Carlos asiente, no muy convencido. Se da media vuelta, preparado para abandonar el sillón rojo.

—Carlos.

—¿Sí?

—Ya puedes quitarte el dedo de la oreja.

—No, no —contesta—. Me tranquiliza.

La puerta blanca del confesionario se cierra y, al mismo tiempo, Federico cierra la tapa del portátil.

—Y… Fin. —Con esas palabras acompaña su acción.

—¿Fin? Fin ¿de qué? ¿De contrato? —digo esperando lo peor.

—Sí. Exacto.

—¿En serio? —El alma se me cae a los pies. Pero ya me lo imaginaba. Visto por televisión, todo lo que hago parece extraño y demasiado loco—. Si es por mis métodos… Puedo hacerlo todo más convencional.

—Es precisamente por tus métodos. —Federico echa mano de su maletín de la muerte y el despido, y saca más gráficos—.

¿Ves estos picos? —dice señalando.

—Sí. —Están en azul y sobrepasan una franja media y roja—.

¿Son tus picos de hipertensión mientras me escuchabas?

—No digas estupideces. Son los índices de audiencia que registramos cada vez que emiten las sesiones del confesionario contigo.

—Y… —un rizo rebelde se me escapa del moño y cae lánguido sobre mi rostro. Lo retiro rápidamente—, ¿eso es muy malo?

Federico me mira como si hubiera nacido ayer.

—A ver, niña, despierta… ¿Desde cuándo es malo que seamos líderes de audiencia?

—Claro. Desde nunca.

—Me importa un bledo cómo lo seamos. Simplemente, queremos liderar la programación, ¿entiendes? Y tú nos ayudas con tus extrañas aportaciones un tanto lunáticas.

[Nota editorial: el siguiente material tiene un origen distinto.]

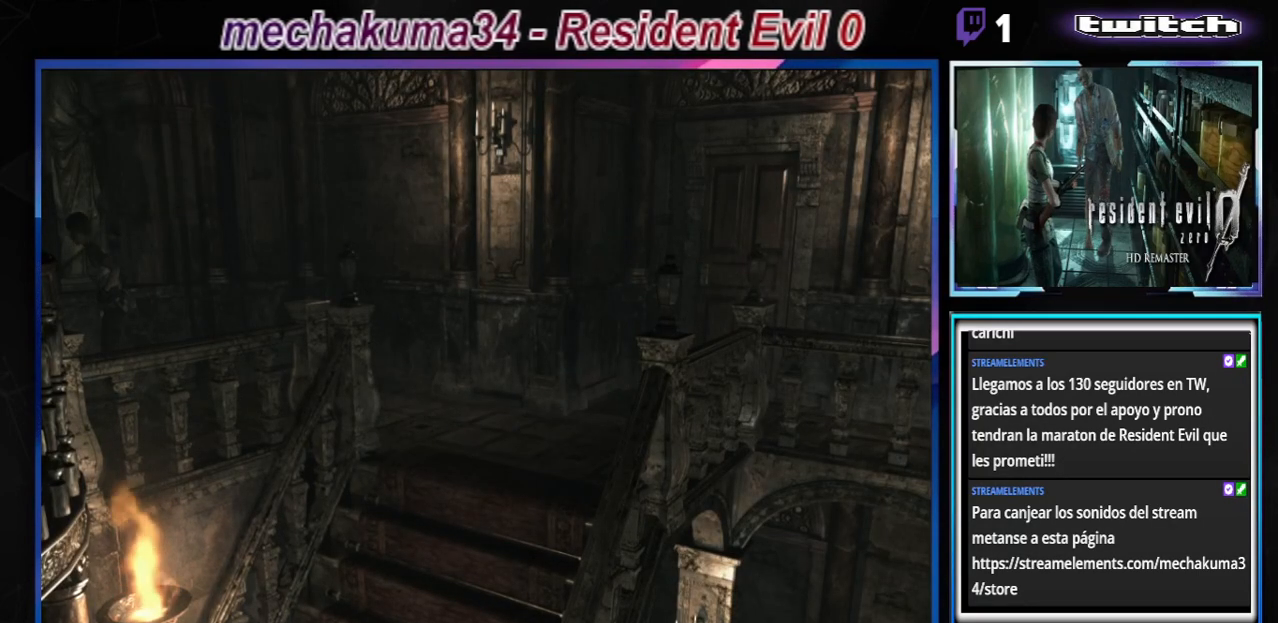
{"buttons": ["B"], "left_stick": "up", "events": []}
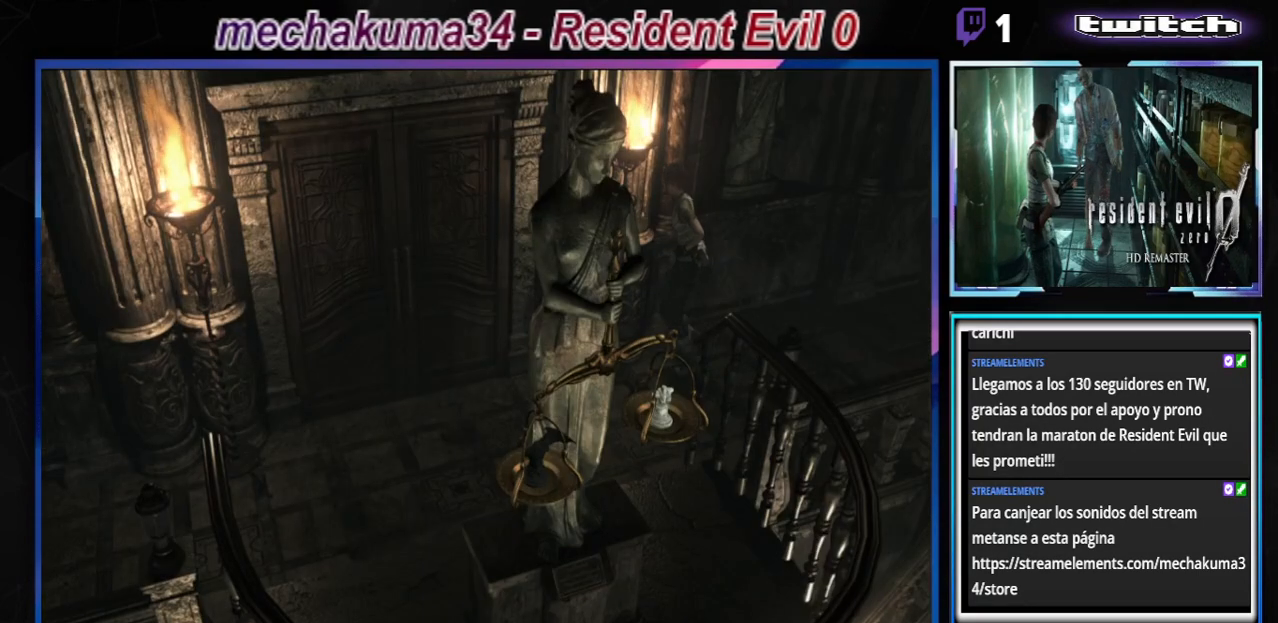
{"buttons": ["B"], "left_stick": "up-right", "events": [[300, "left_stick", "up-right"]]}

—Mmm, ya… No sé si me gusta cómo lo dices.

—Becca. —Fede toma su café con delicadeza y lo menea arriba abajo según habla—. Tal vez no seas consciente de lo que está pasando contigo, pero en las redes sociales solo hablan de ti. El Gato asegura que el mejor fichaje de GH en años has sido tú. Tus intervenciones salen continuamente en Zona Zapping. ¡La psicóloga de GH es trending topic en España! —exclama, emocionado, con una sonrisa.

—Son solo fenómenos pasajeros. —Intento rebajar su extraña euforia. Creo que está sacando las cosas de madre—. Es meramente anecdótico.

—No lo es —concluye Federico—. No seas tan humilde.

—No lo soy. Pero, sinceramente —me levanto del taburete, abrumada—, no creo que debas darle mayor importancia de la que tiene.

—Pero se la doy. —Federico se levanta conmigo—. Yo y todos los directivos de Zeppelin. Y también la productora de la competencia, que está interesada en ti…

—¿Que otra productora está interesada en mí? —Abro los ojos como platos—. ¿Cuál? ¿Desde cuándo se interesan en mí?

¡Yo no soy nadie!

—Trending topic en España desde hace dos semanas…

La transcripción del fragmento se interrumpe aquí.